Jesus. Another one of these? Every freaking day. (Promise it's different)

I personally like mint and pop!os for new users, but for this user I want to try something windows like with more sex appeal. I don't want to have to touch this computer again. Proprietary software is not an issue/consideration. User is techier than most. What has your experience been with kbuntu? Pros/cons? Other suggestions?

68 comments
  • I'm personally a fan of Debian. Default KDE isn't bad looking from what I can remember (I personally don't use it - I neither hate or love it just because I love XFCE). I'm personally a big XFCE fan, but you do have to do some work to get it working good, and there are still jank parts here and there.

    While no distro is completely set and forget, I think Debian Stable is as close as you can get.
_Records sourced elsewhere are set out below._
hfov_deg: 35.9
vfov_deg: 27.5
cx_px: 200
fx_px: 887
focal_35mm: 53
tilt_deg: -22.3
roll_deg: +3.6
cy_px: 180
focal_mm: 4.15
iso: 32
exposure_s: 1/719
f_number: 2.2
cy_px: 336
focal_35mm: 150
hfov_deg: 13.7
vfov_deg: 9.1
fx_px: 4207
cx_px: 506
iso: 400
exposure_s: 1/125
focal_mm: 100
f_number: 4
Once you install it and get it working the way you want (depending on your setup, you might encounter minor issues as with any distro), it will pretty much stay that way until you upgrade to the next version, and you can go up to 5 years before upgrading.

    I would recommend you use the KDE (or whatever DE you want) live installer, though, as the default installer is quite unintuitive. You can find it in the list of installers at https://www.debian.org/distrib/.
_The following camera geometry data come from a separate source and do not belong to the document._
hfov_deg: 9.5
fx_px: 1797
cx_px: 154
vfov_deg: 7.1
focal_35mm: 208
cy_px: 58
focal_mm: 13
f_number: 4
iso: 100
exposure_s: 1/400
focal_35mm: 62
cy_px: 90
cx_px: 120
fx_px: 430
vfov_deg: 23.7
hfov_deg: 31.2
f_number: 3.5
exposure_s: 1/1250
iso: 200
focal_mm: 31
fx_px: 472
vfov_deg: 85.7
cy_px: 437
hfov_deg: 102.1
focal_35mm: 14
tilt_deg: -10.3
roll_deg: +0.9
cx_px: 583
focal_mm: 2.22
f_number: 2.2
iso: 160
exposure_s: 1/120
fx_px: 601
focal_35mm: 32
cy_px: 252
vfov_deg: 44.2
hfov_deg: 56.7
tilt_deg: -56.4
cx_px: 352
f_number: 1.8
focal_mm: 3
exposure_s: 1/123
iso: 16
    I've never used Kubuntu specifically, but I would personally avoid Ubuntu these days if just because of Snaps. Also, Ubuntu is heavily bloated - base Ubuntu is almost unusable in a VM now, while vanilla GNOME and PopOS run well in VMs on the same machine. Personally, when I need to test Ubuntu builds, I always prefer working with PopOS.

    Overall, I'd say if you don't end up using Debian (I don't blame you - while I like it, you might not), just please don't use anything Ubuntu-based that isn't Mint or PopOS.

  • I want to try something windows like with more sex appeal.

    Elaborate?

    I don't want to have to touch this computer again.

    This person will undoubtedly need help and if they can't help themselves you will be the one helping them. Mint is best-case for ease of use so your requirements are a bit contradictory.

  • Maybe Aurora by Universal Blue?

    It's based off of Fedora Silverblue, so it's atomic, rock solid and basically guaranteed to work (more secure by design as well). But uses KDE Plasma instead of Gnome and has a bunch of improvements here and there, including proprietary codecs and Nvidia drivers preinstalled (latter depending on the image you choose)

    • This is an excellent answer. Kinoite (basically the same thing as Aurora) is what enabled me to finally make the switch to full time linux a few months ago.

  • Fedora Atomic (immutable OS), install one and you can swap between Atomic, Kinoite, Bazzite, and any other atomic distribution easily.

  • If you want windows with sex apeal, the KDE desktop environment's treated me pretty well. I'm using Fedora, though you could get it from other distros too

  • Kubuntu is just really well polished. It works really well and stable nowadays. Only downside is snap.

    Also have a look at Linux MX. Also very well polished and some really good tools.